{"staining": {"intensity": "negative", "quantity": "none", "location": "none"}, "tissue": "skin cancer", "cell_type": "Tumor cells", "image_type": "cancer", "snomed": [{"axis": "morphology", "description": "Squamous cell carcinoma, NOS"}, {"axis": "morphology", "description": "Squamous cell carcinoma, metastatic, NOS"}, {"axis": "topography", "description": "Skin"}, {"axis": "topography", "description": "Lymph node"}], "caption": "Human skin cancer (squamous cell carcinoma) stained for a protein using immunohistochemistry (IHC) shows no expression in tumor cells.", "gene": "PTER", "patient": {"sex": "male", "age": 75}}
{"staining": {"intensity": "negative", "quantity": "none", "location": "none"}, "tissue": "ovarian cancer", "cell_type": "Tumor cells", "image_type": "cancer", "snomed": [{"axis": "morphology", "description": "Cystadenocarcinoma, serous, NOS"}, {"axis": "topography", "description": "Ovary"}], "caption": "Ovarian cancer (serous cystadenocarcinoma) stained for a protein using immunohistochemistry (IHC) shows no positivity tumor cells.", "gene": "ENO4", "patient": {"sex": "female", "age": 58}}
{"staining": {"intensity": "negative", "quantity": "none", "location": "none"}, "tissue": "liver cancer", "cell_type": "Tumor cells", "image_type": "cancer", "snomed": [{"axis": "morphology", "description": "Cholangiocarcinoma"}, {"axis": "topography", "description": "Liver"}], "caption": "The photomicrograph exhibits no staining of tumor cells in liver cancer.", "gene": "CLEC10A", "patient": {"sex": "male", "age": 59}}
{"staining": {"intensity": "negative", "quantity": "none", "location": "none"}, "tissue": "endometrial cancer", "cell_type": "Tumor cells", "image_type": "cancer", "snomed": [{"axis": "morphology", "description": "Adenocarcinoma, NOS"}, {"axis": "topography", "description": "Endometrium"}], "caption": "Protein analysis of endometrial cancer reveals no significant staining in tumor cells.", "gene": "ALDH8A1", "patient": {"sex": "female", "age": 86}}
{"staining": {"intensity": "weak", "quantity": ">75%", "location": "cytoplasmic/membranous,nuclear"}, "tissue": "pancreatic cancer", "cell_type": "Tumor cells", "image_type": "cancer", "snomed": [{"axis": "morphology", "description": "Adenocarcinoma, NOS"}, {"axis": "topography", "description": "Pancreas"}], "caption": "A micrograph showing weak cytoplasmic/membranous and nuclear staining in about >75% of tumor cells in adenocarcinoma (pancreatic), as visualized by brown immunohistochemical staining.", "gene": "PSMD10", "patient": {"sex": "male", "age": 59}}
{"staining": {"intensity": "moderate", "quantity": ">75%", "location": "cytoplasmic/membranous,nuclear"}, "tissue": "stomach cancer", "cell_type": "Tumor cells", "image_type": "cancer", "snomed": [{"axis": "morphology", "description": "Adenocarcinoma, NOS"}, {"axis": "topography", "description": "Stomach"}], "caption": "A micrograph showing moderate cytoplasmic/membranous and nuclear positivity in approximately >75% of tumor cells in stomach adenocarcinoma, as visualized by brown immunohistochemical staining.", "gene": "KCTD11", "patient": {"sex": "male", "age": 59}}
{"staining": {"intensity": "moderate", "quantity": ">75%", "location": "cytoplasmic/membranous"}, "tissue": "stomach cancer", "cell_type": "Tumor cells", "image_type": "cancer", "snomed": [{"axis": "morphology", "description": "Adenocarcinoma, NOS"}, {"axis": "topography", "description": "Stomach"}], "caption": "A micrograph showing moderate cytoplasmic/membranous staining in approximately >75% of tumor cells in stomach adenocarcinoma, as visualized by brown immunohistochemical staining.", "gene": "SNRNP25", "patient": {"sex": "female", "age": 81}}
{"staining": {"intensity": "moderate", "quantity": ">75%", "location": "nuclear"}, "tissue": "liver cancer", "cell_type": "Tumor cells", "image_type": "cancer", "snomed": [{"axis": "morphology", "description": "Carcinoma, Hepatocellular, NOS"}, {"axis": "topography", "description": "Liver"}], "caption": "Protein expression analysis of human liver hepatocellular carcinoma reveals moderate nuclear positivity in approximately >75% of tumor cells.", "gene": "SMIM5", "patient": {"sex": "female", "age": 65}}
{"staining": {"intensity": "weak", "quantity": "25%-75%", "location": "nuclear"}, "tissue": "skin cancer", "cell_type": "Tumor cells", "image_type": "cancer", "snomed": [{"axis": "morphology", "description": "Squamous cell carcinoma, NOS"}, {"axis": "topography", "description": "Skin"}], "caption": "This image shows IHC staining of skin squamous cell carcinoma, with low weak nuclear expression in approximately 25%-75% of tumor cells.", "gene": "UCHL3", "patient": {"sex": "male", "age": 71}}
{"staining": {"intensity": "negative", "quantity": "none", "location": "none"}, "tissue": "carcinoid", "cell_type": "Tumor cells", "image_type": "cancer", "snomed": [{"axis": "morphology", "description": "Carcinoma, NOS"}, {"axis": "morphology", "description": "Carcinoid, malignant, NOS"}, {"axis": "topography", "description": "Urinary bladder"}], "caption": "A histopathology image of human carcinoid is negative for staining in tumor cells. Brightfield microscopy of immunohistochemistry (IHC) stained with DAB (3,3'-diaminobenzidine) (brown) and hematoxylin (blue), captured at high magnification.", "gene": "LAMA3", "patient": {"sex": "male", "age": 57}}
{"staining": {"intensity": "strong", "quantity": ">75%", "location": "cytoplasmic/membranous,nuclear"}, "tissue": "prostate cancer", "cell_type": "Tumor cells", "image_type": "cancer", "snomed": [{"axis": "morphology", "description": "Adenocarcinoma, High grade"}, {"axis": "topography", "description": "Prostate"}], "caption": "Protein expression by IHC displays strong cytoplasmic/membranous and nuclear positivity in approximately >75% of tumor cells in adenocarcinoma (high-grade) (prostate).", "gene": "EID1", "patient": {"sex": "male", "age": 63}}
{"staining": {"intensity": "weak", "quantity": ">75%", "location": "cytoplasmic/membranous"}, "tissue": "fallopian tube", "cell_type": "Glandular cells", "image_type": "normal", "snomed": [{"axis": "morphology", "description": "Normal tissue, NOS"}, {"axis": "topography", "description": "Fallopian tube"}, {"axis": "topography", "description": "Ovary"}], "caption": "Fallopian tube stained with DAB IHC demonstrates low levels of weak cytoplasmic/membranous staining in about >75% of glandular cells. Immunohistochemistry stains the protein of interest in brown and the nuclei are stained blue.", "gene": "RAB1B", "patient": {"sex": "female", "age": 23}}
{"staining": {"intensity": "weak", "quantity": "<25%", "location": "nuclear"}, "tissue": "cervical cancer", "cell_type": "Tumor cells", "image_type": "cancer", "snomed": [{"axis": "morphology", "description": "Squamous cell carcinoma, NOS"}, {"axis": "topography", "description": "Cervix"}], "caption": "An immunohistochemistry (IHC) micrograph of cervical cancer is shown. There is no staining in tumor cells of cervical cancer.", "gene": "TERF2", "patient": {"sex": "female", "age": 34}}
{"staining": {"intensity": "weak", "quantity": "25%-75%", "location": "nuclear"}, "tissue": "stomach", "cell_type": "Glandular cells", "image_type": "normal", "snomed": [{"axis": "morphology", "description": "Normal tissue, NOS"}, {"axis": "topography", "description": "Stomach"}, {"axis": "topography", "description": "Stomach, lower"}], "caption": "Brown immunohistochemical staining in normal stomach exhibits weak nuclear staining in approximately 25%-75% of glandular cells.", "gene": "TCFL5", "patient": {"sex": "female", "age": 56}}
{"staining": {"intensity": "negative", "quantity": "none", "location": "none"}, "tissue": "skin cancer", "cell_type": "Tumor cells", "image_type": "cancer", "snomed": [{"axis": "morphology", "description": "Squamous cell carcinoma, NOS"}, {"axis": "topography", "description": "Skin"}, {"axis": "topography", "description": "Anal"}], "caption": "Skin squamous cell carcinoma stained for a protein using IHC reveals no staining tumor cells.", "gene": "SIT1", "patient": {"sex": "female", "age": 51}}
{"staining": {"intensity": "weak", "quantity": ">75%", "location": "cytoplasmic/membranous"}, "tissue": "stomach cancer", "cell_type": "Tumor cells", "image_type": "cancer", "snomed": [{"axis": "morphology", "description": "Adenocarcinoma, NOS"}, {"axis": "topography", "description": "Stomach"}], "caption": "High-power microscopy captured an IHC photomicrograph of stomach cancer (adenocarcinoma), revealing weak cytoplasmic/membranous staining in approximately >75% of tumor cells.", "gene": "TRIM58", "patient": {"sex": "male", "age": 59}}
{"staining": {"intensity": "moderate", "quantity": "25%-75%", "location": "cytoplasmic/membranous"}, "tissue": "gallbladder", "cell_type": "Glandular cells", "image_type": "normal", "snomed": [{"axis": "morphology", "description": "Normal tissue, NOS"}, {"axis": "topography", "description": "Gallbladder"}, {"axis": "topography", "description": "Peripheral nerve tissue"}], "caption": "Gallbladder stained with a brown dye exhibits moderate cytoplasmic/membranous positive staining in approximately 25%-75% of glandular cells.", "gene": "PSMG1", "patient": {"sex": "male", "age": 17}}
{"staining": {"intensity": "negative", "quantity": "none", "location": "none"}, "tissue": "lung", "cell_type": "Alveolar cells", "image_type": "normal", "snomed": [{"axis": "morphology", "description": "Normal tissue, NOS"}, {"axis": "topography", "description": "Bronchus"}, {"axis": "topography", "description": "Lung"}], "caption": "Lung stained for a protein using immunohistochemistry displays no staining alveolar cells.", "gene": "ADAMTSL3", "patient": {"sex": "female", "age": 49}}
○ ○ ○ ○
__Aim of the exercise__
Both the line containing "cancer (serous cystadenocarcinoma)" and the line containing "analysis of endometrial" belong in the answer. Print them and every line above that falls between them exactly, and no others.

__Response to this exercise__
{"staining": {"intensity": "negative", "quantity": "none", "location": "none"}, "tissue": "ovarian cancer", "cell_type": "Tumor cells", "image_type": "cancer", "snomed": [{"axis": "morphology", "description": "Cystadenocarcinoma, serous, NOS"}, {"axis": "topography", "description": "Ovary"}], "caption": "Ovarian cancer (serous cystadenocarcinoma) stained for a protein using immunohistochemistry (IHC) shows no positivity tumor cells.", "gene": "ENO4", "patient": {"sex": "female", "age": 58}}
{"staining": {"intensity": "negative", "quantity": "none", "location": "none"}, "tissue": "liver cancer", "cell_type": "Tumor cells", "image_type": "cancer", "snomed": [{"axis": "morphology", "description": "Cholangiocarcinoma"}, {"axis": "topography", "description": "Liver"}], "caption": "The photomicrograph exhibits no staining of tumor cells in liver cancer.", "gene": "CLEC10A", "patient": {"sex": "male", "age": 59}}
{"staining": {"intensity": "negative", "quantity": "none", "location": "none"}, "tissue": "endometrial cancer", "cell_type": "Tumor cells", "image_type": "cancer", "snomed": [{"axis": "morphology", "description": "Adenocarcinoma, NOS"}, {"axis": "topography", "description": "Endometrium"}], "caption": "Protein analysis of endometrial cancer reveals no significant staining in tumor cells.", "gene": "ALDH8A1", "patient": {"sex": "female", "age": 86}}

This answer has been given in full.